Dans une note d'analyse particulièrement étayée, le Pr Amath Ndiaye de la FASEG-UCAD tire la sonnette d'alarme sur la gestion des prix de l'énergie au Sénégal. Il estime que le maintien artificiel des tarifs, bien que politiquement compréhensible pour préserver le pouvoir d'achat, se transforme progressivement en une impasse financière majeure.
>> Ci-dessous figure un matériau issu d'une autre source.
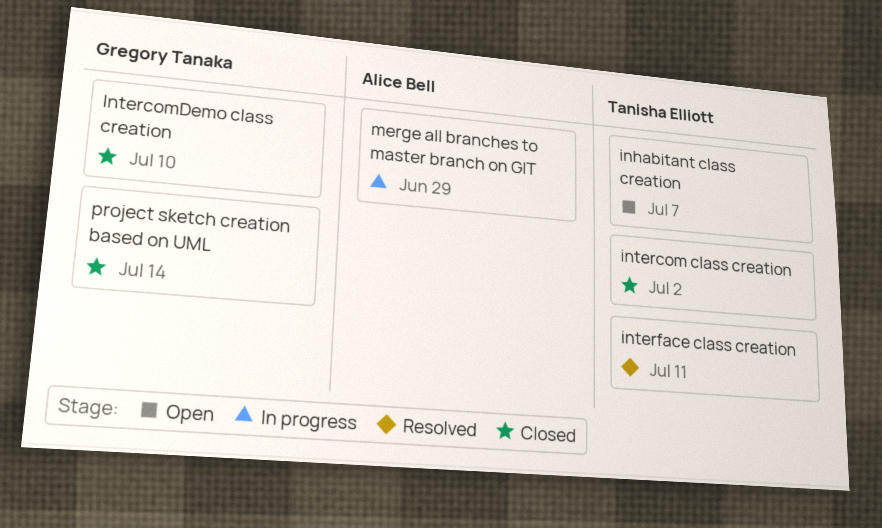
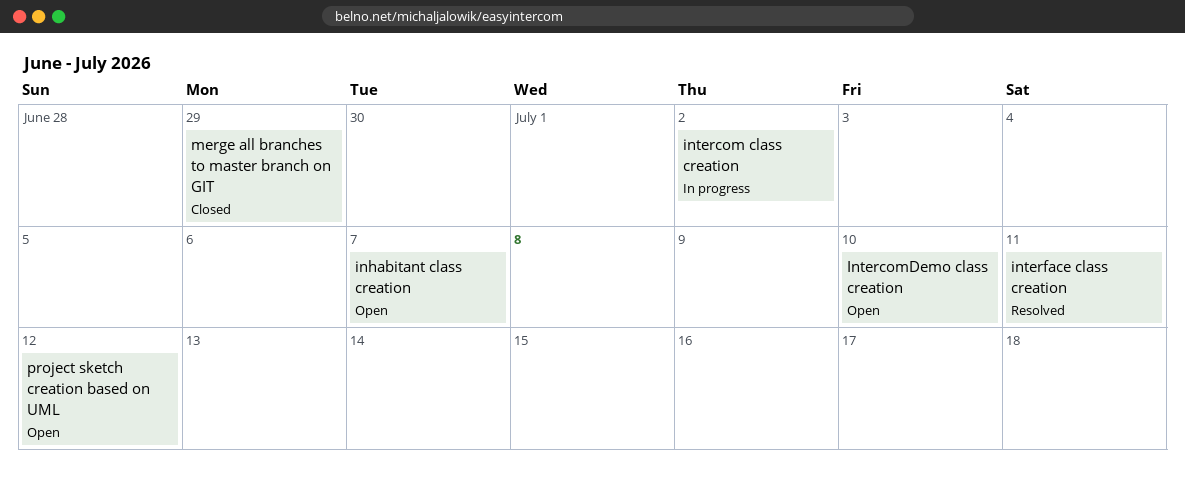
intercom class creation, status: Closed -> In progress
IntercomDemo class creation, status: Closed -> Open
merge all branches to master branch on GIT, status: In progress -> Closed
project sketch creation based on UML, status: Closed -> Open
project sketch creation based on UML, due: Jul 14 -> Jul 12

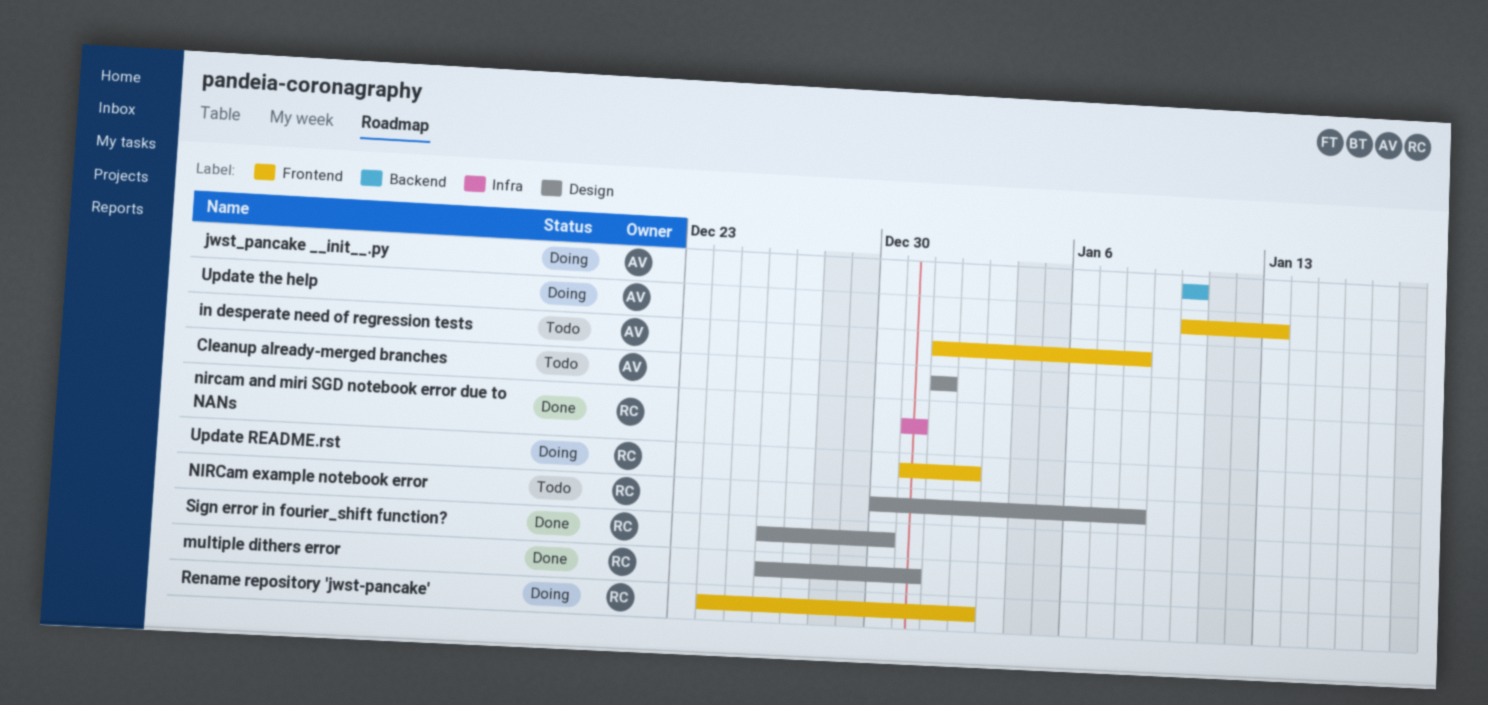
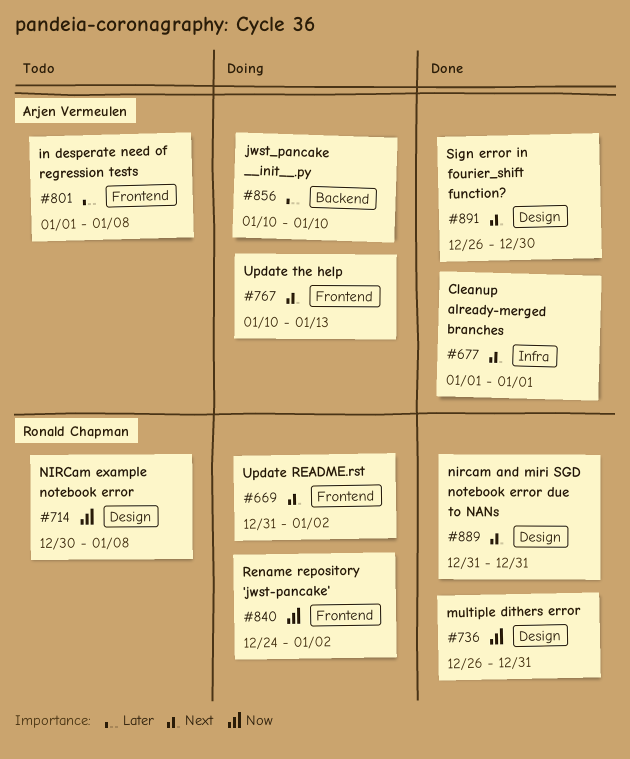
Cleanup already-merged branches, status: Todo -> Done
Cleanup already-merged branches, label: Design -> Infra
nircam and miri SGD notebook error due to NANs, label: Infra -> Design
Sign error in fourier_shift function?, owner: Ronald Chapman -> Arjen Vermeulen

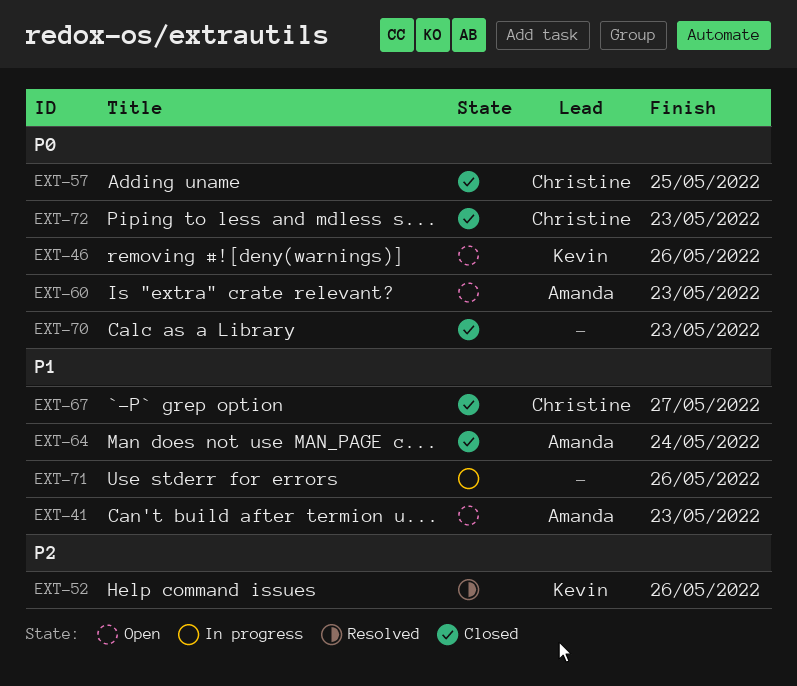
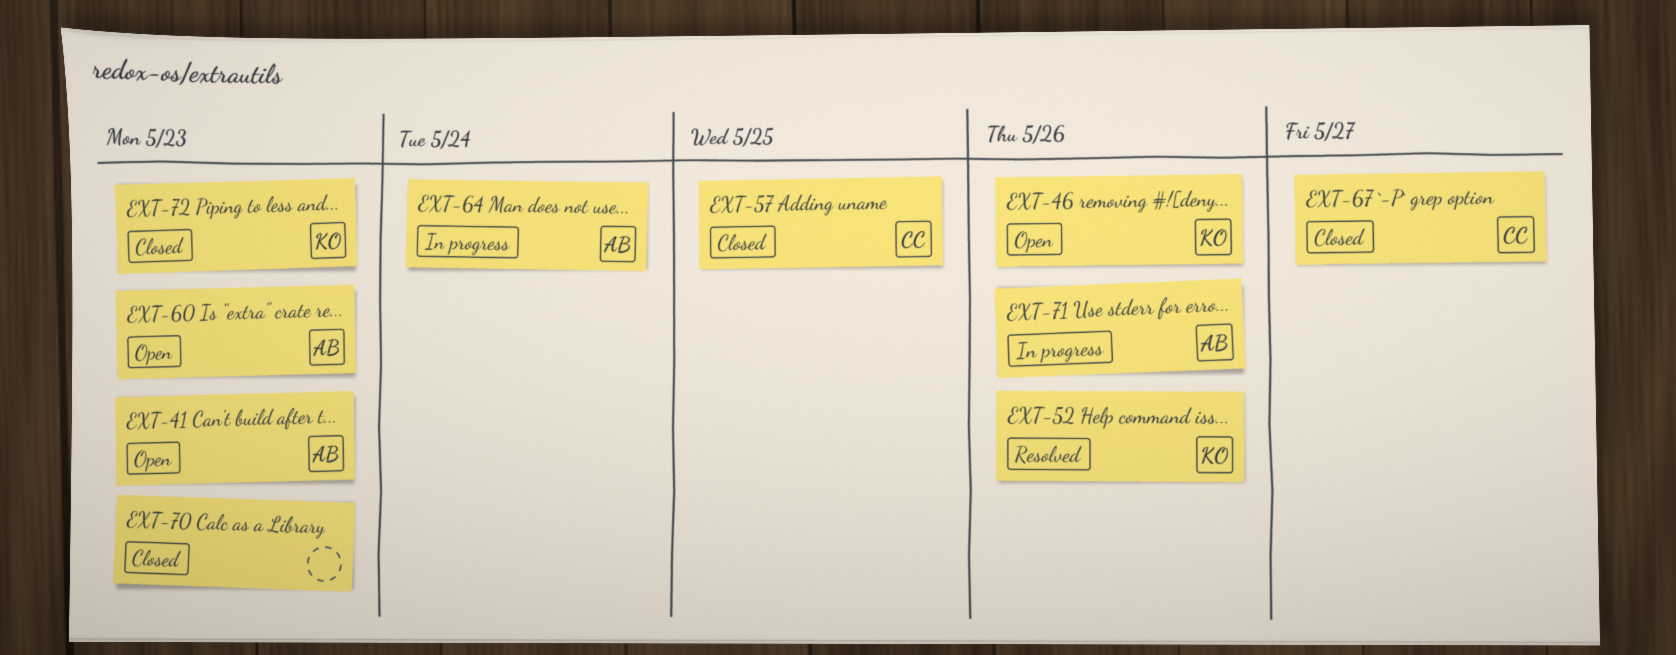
EXT-64, status: Closed -> In progress
EXT-71, owner: none -> Amanda
EXT-72, owner: Christine -> Kevin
Selon lui, en refusant d'ajuster les prix domestiques malgré un choc pétrolier durable, le Sénégal fait le choix d'un amortisseur social à court terme, mais prévient que « ce choix, rationnel politiquement, devient de plus en plus coûteux économiquement ».
L'expert souligne une corrélation directe et alarmante entre les cours mondiaux du pétrole et le budget de l'État sénégalais. Les chiffres qu'il avance démontrent une explosion mécanique des charges : si les subventions sont de 250 milliards de FCFA pour un baril à 64 dollars, elles s'élèvent déjà à 408 milliards dès que le prix atteint 77 dollars.
L'économiste précise que « chaque hausse de 1 dollar du baril représente environ 12 milliards FCFA de charges supplémentaires pour l’État », projetant qu'un baril à 100 dollars ferait grimper la facture à près de 680 milliards de FCFA.
Le risque d'un « effet ciseau » sur les finances publiques
Le Pr Ndiaye décrit une situation de vulnérabilité macroéconomique où le pays fait face à un véritable « effet ciseau budgétaire ». D'un côté, les dépenses de subvention s'envolent, et de l'autre, les recettes sont contraintes par le ralentissement économique mondial. Il avertit que cette dérive budgétaire produit un « effet d’éviction » délétère, car les ressources ainsi mobilisées « ne peuvent plus être orientées vers les dépenses productives, notamment les infrastructures ou le soutien à l’activité ».
Au-delà de l'aspect purement comptable, l'analyse critique l'efficacité même de cette politique de soutien. Le professeur explique qu'en maintenant des prix artificiellement bas, l'État sénégalais « subventionne davantage les ménages les plus aisés et les entreprises énergivores », tout en retardant les ajustements de consommation nécessaires au sein de la population. Pour lui, cette stratégie affaiblit la crédibilité du pays face aux partenaires financiers et aux marchés internationaux.
En conclusion, l'économiste de l'UCAD considère que le Sénégal ne fait que déplacer le problème sans le résoudre, affirmant que le pays « ne supprime pas le coût du choc pétrolier : il le reporte dans le budget de l’État ». L'arbitrage final est désormais inévitable selon lui : il faudra choisir entre un ajustement progressif des prix accompagné de mesures ciblées, ou assumer une « dégradation accélérée des équilibres macroéconomiques ».